O verdadeiro golpe é fazer o governo ceder em suas políticas, afirma dirigente popular
Para o coordenador do Movimento dos Atingidos por Barragens (MAB), Joceli Andreoli, há interesses externos por trás da criação de cenário de crise. Por Joana Tavares, do Brasil de Fato […]
Publicado 19/08/2015
Para o coordenador do Movimento dos Atingidos por Barragens (MAB), Joceli Andreoli, há interesses externos por trás da criação de cenário de crise.
Por Joana Tavares, do Brasil de Fato
A conjuntura política está agitada. De um lado, setores da direita e de oposição ao governo federal pressionam para desgastar cada vez mais o PT e ver suas propostas aprovadas. De outro, setores da esquerda social buscam se articular para tentar barrar a tentativa de golpe, contra a retirada de direitos e para pressionar por mudanças progressistas.
Joceli Andreoli, do Movimento dos Atingidos por Barragens (MAB) e da articulação Quem Luta Educa – que reúne movimentos sociais e sindicais de Minas Gerais -, acrescenta ao cenário político o interesse do grande capital na América Latina, em especial na Petrobras e no pré-sal, no caso brasileiro.
Leia a entrevista:
Brasil de Fato – Temos ouvido falar muito em crise -crise econômica, crise política. De onde vem essa crise? Ela poderia explicar um pedido de retirada de Dilma da presidência?
Joceli Andreoli – Existe uma crise do capitalismo, do ponto de vista internacional. Talvez uma das crises de maior contradição, porque há um grau de concentração muito grande de riqueza. Por exemplo, hoje, 80 pessoas têm a mesma riqueza que 3,5 bilhões de seres humanos. Essa crise, principalmente nos países centrais, faz com que a disputa se acirre na América Latina. O que está acontecendo no Brasil faz parte de uma estratégia construída pelos Estados Unidos para se recolocar na América Latina. Essa estratégia começou a ser implementada com mais força a partir de 2012, percorreu as eleições de 2014, quando houve um claro apoio ao PSDB como forma de reverter políticas sociais, e segue. Essa estratégia impulsiona a crise econômica por uma ação política. Cria-se uma crise política para paralisar o Brasil economicamente.
Como a operação Lava Jato entra nesse contexto?
A Lava Jato é uma operação montada para atingir economicamente o país e não simplesmente para discutir a corrupção. E ela está atingindo seu objetivo, porque paralisa as construtoras nacionais, atinge a imagem do Partido dos Trabalhadores com o tema da corrupção e desgasta a principal empresa pública do país, a Petrobras. A Petrobras é responsável por garantir, a partir da exploração do pré-sal, um novo desenvolvimento da indústria no país, com regras que garantem a preferência pela indústria nacional. Garante ainda a renda do pré-sal para programas sociais, como os royalties para saúde e educação. A Petrobras é uma empresa com grande capacidade técnica e tecnológica e passa a ser a grande empresa de disputa do petróleo no momento. É a única que detém a tecnologia de exploração do pré-sal.

▶ _Entrada da tarefa_
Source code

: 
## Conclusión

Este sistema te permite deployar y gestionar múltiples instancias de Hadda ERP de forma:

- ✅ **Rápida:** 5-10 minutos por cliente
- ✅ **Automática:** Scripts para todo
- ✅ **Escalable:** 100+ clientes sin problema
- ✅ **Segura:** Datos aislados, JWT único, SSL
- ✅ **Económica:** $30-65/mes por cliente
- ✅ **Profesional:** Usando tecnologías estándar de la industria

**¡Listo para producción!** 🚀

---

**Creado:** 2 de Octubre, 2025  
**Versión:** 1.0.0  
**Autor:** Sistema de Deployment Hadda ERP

...

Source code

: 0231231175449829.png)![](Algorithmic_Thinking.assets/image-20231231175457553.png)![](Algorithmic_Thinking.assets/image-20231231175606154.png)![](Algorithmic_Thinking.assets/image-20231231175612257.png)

==

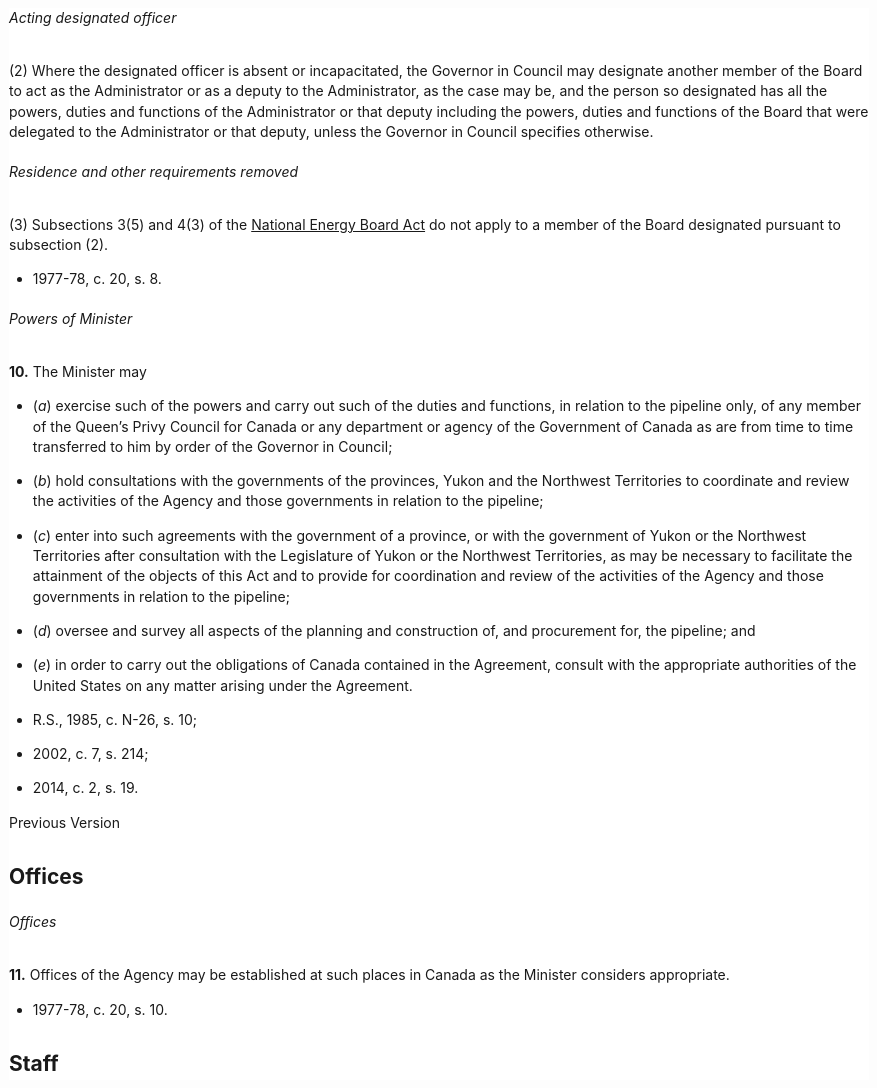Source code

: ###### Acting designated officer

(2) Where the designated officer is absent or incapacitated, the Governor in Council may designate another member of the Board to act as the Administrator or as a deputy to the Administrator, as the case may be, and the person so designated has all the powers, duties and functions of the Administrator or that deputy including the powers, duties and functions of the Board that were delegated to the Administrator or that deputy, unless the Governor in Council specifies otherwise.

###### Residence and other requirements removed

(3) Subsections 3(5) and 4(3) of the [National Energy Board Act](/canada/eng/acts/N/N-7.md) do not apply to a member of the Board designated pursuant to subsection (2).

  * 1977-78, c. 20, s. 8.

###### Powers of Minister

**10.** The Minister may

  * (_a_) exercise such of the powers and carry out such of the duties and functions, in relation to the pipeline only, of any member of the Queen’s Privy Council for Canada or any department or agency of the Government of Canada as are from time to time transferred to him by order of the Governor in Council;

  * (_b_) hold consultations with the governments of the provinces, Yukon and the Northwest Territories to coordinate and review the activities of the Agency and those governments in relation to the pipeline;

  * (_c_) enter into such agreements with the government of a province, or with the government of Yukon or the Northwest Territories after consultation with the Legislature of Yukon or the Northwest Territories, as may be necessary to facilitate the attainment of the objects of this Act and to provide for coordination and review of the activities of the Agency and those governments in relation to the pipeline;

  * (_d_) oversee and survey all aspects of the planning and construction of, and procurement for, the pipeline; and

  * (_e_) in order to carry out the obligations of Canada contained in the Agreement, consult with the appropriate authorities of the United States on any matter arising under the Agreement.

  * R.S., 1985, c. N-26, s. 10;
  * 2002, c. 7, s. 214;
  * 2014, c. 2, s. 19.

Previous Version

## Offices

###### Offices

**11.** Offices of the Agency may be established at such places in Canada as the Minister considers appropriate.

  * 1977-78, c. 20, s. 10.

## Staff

▶ _Item da tarefa A_
Copie das entradas, sem qualquer alteração, as linhas que vão da linha com "para producción!** 🚀" até a linha com "Deployment Hadda ERP", incluindo as duas.
▶ _Item da tarefa B_
Dê continuidade ao trecho da entrevista com o coordenador do MAB sobre a crise política, a partir da última frase apresentada.
O trecho e as entradas não guardam nenhuma relação entre si.

▶ _Resposta esperada A_
**¡Listo para producción!** 🚀

---

**Creado:** 2 de Octubre, 2025  
**Versión:** 1.0.0  
**Autor:** Sistema de Deployment Hadda ERP

▶ _Resposta esperada B_
Na sua avaliação, há possibilidade de golpe?
Não podemos descartar essa possibilidade. No entanto, não está colocado um golpe do ponto de vista de derrubar a presidenta, mas uma artimanha para colocar o governo refém, para que ele vá cedendo em suas políticas sociais, para que se desgaste ao ponto de não ter mais condições de se eleger. Esse é o verdadeiro golpe: fazer o governo ceder em suas políticas. É um golpe sobre o povo brasileiro, que faz retroceder as políticas sociais em um momento em que o país poderia avançar. Essa crise não é real do ponto de vista do desenvolvimento econômico do Brasil. Há condições concretas de retomar as taxas de crescimento, inclusive contando com a renda do com o pré-sal.
É nesta perspectiva que se insere então o projeto do senador José Serra (PSDB-SP) no Senado de mudança do regime de partilha do pré-sal? Há o risco de privatização da Petrobras com uma vitória do PSDB nas eleições?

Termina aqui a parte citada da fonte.